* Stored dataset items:
◆ ◆ ◆
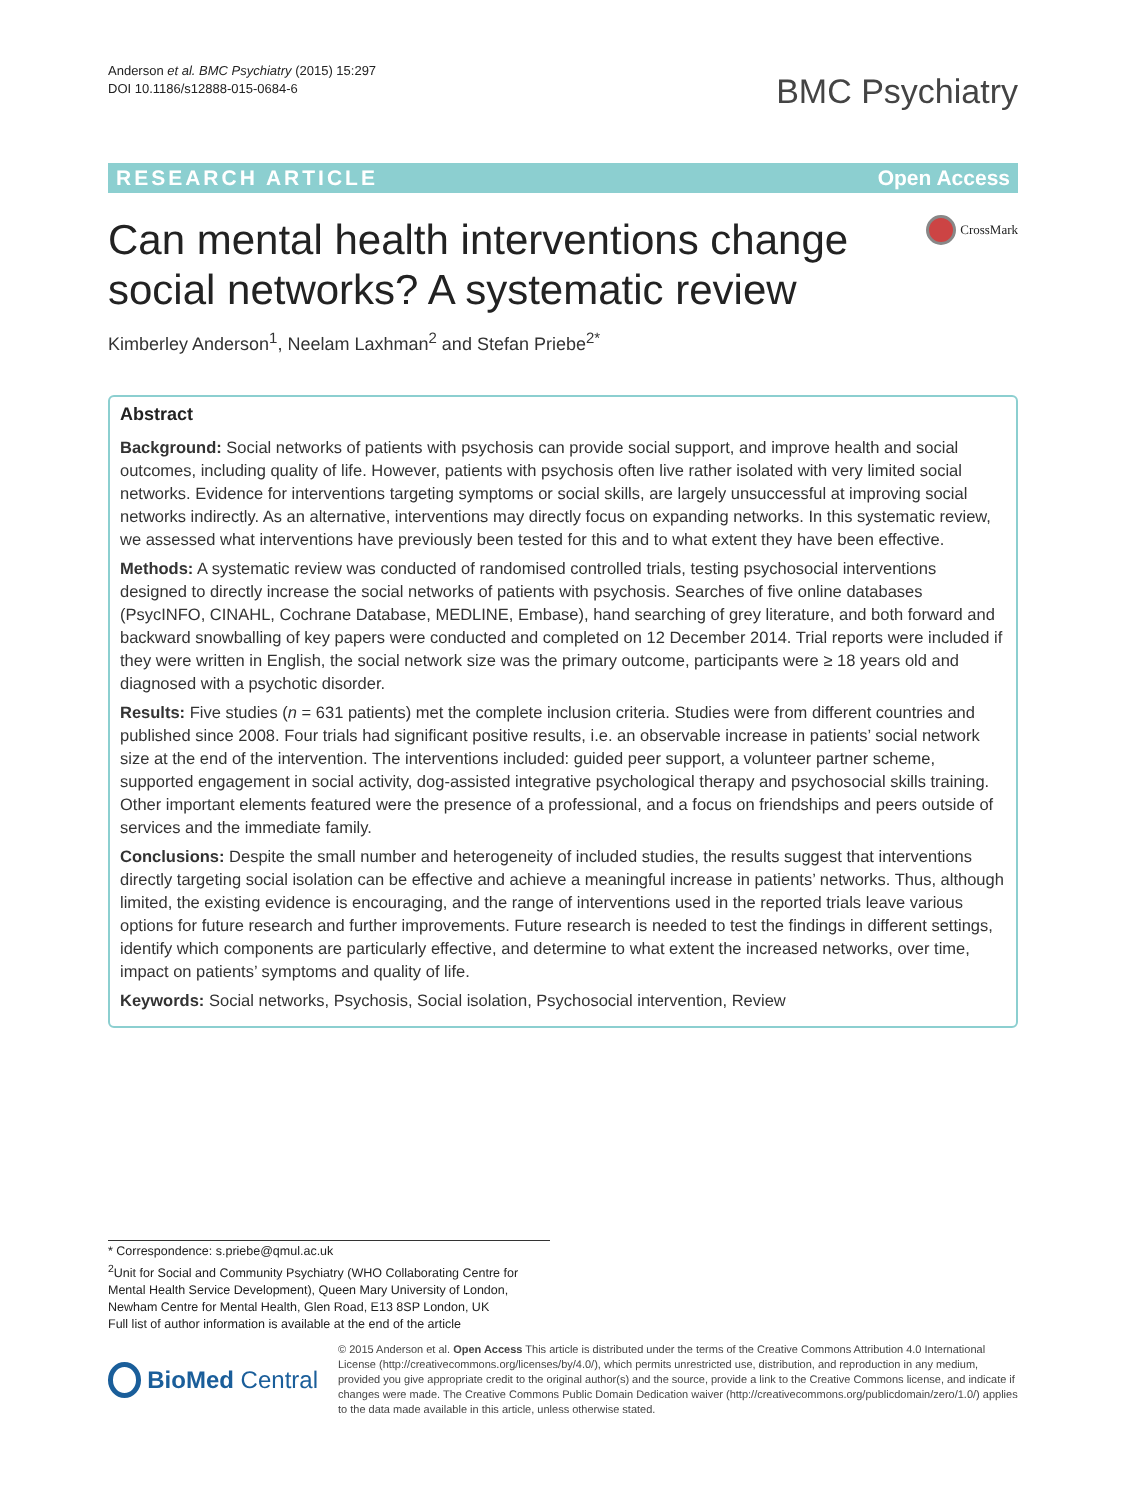Anderson et al. BMC Psychiatry (2015) 15:297
DOI 10.1186/s12888-015-0684-6
BMC Psychiatry
RESEARCH ARTICLE Open Access
Can mental health interventions change social networks? A systematic review
CrossMark
Kimberley Anderson<sup>1</sup>, Neelam Laxhman<sup>2</sup> and Stefan Priebe<sup>2*</sup>
Abstract
Background: Social networks of patients with psychosis can provide social support, and improve health and social outcomes, including quality of life. However, patients with psychosis often live rather isolated with very limited social networks. Evidence for interventions targeting symptoms or social skills, are largely unsuccessful at improving social networks indirectly. As an alternative, interventions may directly focus on expanding networks. In this systematic review, we assessed what interventions have previously been tested for this and to what extent they have been effective.
Methods: A systematic review was conducted of randomised controlled trials, testing psychosocial interventions designed to directly increase the social networks of patients with psychosis. Searches of five online databases (PsycINFO, CINAHL, Cochrane Database, MEDLINE, Embase), hand searching of grey literature, and both forward and backward snowballing of key papers were conducted and completed on 12 December 2014. Trial reports were included if they were written in English, the social network size was the primary outcome, participants were ≥ 18 years old and diagnosed with a psychotic disorder.
Results: Five studies (n = 631 patients) met the complete inclusion criteria. Studies were from different countries and published since 2008. Four trials had significant positive results, i.e. an observable increase in patients’ social network size at the end of the intervention. The interventions included: guided peer support, a volunteer partner scheme, supported engagement in social activity, dog-assisted integrative psychological therapy and psychosocial skills training. Other important elements featured were the presence of a professional, and a focus on friendships and peers outside of services and the immediate family.
Conclusions: Despite the small number and heterogeneity of included studies, the results suggest that interventions directly targeting social isolation can be effective and achieve a meaningful increase in patients’ networks. Thus, although limited, the existing evidence is encouraging, and the range of interventions used in the reported trials leave various options for future research and further improvements. Future research is needed to test the findings in different settings, identify which components are particularly effective, and determine to what extent the increased networks, over time, impact on patients’ symptoms and quality of life.
Keywords: Social networks, Psychosis, Social isolation, Psychosocial intervention, Review
* Correspondence: s.priebe@qmul.ac.uk
<sup>2</sup> Unit for Social and Community Psychiatry (WHO Collaborating Centre for Mental Health Service Development), Queen Mary University of London, Newham Centre for Mental Health, Glen Road, E13 8SP London, UK
Full list of author information is available at the end of the article
BioMed Central
© 2015 Anderson et al. Open Access This article is distributed under the terms of the Creative Commons Attribution 4.0 International License (http://creativecommons.org/licenses/by/4.0/), which permits unrestricted use, distribution, and reproduction in any medium, provided you give appropriate credit to the original author(s) and the source, provide a link to the Creative Commons license, and indicate if changes were made. The Creative Commons Public Domain Dedication waiver (http://creativecommons.org/publicdomain/zero/1.0/) applies to the data made available in this article, unless otherwise stated.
◆ ◆ ◆
* What you have to do: Each entry above must be set down word for word; none of its pictures belong in the copy.

* Result of this task:
Anderson et al. BMC Psychiatry (2015) 15:297
DOI 10.1186/s12888-015-0684-6
BMC Psychiatry
RESEARCH ARTICLE Open Access
Can mental health interventions change social networks? A systematic review
CrossMark
Kimberley Anderson<sup>1</sup>, Neelam Laxhman<sup>2</sup> and Stefan Priebe<sup>2*</sup>
Abstract
Background: Social networks of patients with psychosis can provide social support, and improve health and social outcomes, including quality of life. However, patients with psychosis often live rather isolated with very limited social networks. Evidence for interventions targeting symptoms or social skills, are largely unsuccessful at improving social networks indirectly. As an alternative, interventions may directly focus on expanding networks. In this systematic review, we assessed what interventions have previously been tested for this and to what extent they have been effective.
Methods: A systematic review was conducted of randomised controlled trials, testing psychosocial interventions designed to directly increase the social networks of patients with psychosis. Searches of five online databases (PsycINFO, CINAHL, Cochrane Database, MEDLINE, Embase), hand searching of grey literature, and both forward and backward snowballing of key papers were conducted and completed on 12 December 2014. Trial reports were included if they were written in English, the social network size was the primary outcome, participants were ≥ 18 years old and diagnosed with a psychotic disorder.
Results: Five studies (n = 631 patients) met the complete inclusion criteria. Studies were from different countries and published since 2008. Four trials had significant positive results, i.e. an observable increase in patients’ social network size at the end of the intervention. The interventions included: guided peer support, a volunteer partner scheme, supported engagement in social activity, dog-assisted integrative psychological therapy and psychosocial skills training. Other important elements featured were the presence of a professional, and a focus on friendships and peers outside of services and the immediate family.
Conclusions: Despite the small number and heterogeneity of included studies, the results suggest that interventions directly targeting social isolation can be effective and achieve a meaningful increase in patients’ networks. Thus, although limited, the existing evidence is encouraging, and the range of interventions used in the reported trials leave various options for future research and further improvements. Future research is needed to test the findings in different settings, identify which components are particularly effective, and determine to what extent the increased networks, over time, impact on patients’ symptoms and quality of life.
Keywords: Social networks, Psychosis, Social isolation, Psychosocial intervention, Review
* Correspondence: s.priebe@qmul.ac.uk
<sup>2</sup> Unit for Social and Community Psychiatry (WHO Collaborating Centre for Mental Health Service Development), Queen Mary University of London, Newham Centre for Mental Health, Glen Road, E13 8SP London, UK
Full list of author information is available at the end of the article
BioMed Central
© 2015 Anderson et al. Open Access This article is distributed under the terms of the Creative Commons Attribution 4.0 International License (http://creativecommons.org/licenses/by/4.0/), which permits unrestricted use, distribution, and reproduction in any medium, provided you give appropriate credit to the original author(s) and the source, provide a link to the Creative Commons license, and indicate if changes were made. The Creative Commons Public Domain Dedication waiver (http://creativecommons.org/publicdomain/zero/1.0/) applies to the data made available in this article, unless otherwise stated.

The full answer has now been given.